The Reuters news agency quoted a group that tracks the war as saying at least 20 ISIS fighters were killed in the strikes.
Separately, the U.S. carried out eight unilateral airstrikes against the Khorasan group, which is believed to be plotting attacks against the West. CBS News' Bob Orr reported last week that Khorasan -- a group of operatives U.S. officials say were dispatched by al Qaeda's central command in Pakistan to try and link up the terror network's bomb-making experts with Western jihadists who have joined the fight in Syria -- was deemed a more imminent threat to the U.S. than even ISIS.
Khorasan is believed to be a subset of al Qaeda's larger affiliated group in Syria, al-Nusra Front, which has battled against both the Assad regime and ISIS for territory in the country's north. Al-Nusra enjoys significant popular support inside Syria, and is believed to be directly supported by some Arab Gulf states, including some listed as partners in the strikes against ISIS.
"What that means to me as an intelligence officer is that we had detailed intelligence on attack plotting, either in the United States or in Western Europe, or in both, and so these eight strikes in northwestern Syria a long way from the ISIS targets [were] very, very important," said CBS News national security contributor Michael Morell, the former deputy director of the CIA.

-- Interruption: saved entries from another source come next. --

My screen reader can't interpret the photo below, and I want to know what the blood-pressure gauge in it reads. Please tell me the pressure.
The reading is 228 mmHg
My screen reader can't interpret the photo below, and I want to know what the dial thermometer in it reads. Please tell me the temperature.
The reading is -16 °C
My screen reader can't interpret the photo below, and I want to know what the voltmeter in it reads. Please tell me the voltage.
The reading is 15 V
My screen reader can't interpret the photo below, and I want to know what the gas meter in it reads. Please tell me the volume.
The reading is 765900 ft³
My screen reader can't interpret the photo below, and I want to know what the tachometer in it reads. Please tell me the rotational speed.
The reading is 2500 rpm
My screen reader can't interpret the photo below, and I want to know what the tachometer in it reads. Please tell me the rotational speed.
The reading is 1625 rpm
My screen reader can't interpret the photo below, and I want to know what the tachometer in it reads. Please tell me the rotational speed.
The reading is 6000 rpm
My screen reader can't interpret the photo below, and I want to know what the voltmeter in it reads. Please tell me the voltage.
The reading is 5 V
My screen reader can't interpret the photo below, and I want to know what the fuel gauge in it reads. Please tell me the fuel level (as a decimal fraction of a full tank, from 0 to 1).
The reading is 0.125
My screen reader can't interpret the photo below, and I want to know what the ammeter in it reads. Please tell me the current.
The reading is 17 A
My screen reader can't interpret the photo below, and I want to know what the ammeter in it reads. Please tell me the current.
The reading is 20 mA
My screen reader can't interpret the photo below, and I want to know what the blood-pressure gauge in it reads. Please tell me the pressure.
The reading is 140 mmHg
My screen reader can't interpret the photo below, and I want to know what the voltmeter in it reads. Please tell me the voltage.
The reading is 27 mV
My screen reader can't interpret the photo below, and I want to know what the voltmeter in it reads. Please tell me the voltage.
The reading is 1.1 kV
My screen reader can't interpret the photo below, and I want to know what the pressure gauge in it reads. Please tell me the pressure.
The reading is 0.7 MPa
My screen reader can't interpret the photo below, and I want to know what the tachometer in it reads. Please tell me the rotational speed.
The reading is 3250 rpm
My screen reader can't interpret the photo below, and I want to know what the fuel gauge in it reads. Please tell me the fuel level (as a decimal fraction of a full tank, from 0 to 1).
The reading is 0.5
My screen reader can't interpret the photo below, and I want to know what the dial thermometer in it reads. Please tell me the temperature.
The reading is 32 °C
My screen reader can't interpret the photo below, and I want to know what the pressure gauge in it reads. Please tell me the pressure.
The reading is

Although the American leaders have pledged not to coordinate with or seek permission from the Syrian regime before carrying out airstrikes, State Department spokesperson Jen Psaki confirmed that the U.S. notified the Syrian government in advance that the strikes would be taking place.
Syrian air defenses did not attempt to attack the American war planes entering the country.
"I think that was part of our advance warning to [Syrian President Bashar] Assad, was to let him know we were coming so that he didn't attack us," Morell said. "Had he attacked us we would have been forced to attack his air defense and some other Syrian military facilities, so it think it was a warning to him and he listened to that warning."
Last week, Mr. Obama received approval from Congress to arm and train moderate Syrian rebels to help combat ISIS on the ground inside the country. In Iraq, the U.S. is helping the Iraqi Security Forces and Kurdish fighters, but Mr. Obama has repeatedly pledged not to put U.S. troops into combat there.
Mr. Obama personally notified House Speaker John Boehner and House Minority Leader Nancy Pelosi about the strikes Monday evening, officials said. Sen. Dianne Feinstein, D-California, who chairs the Senate Committee on Intelligence, was briefed by Vice President Biden earlier in the day.
Since Aug. 8, the U.S. has launched at least 190 strikes against ISIS targets in Iraq. That increased military assistance, including the deployment of more than 1,600 U.S. advisers, has helped Iraqi and Kurdish security forces stem the tide of ISIS' advance, though serious challenges remain.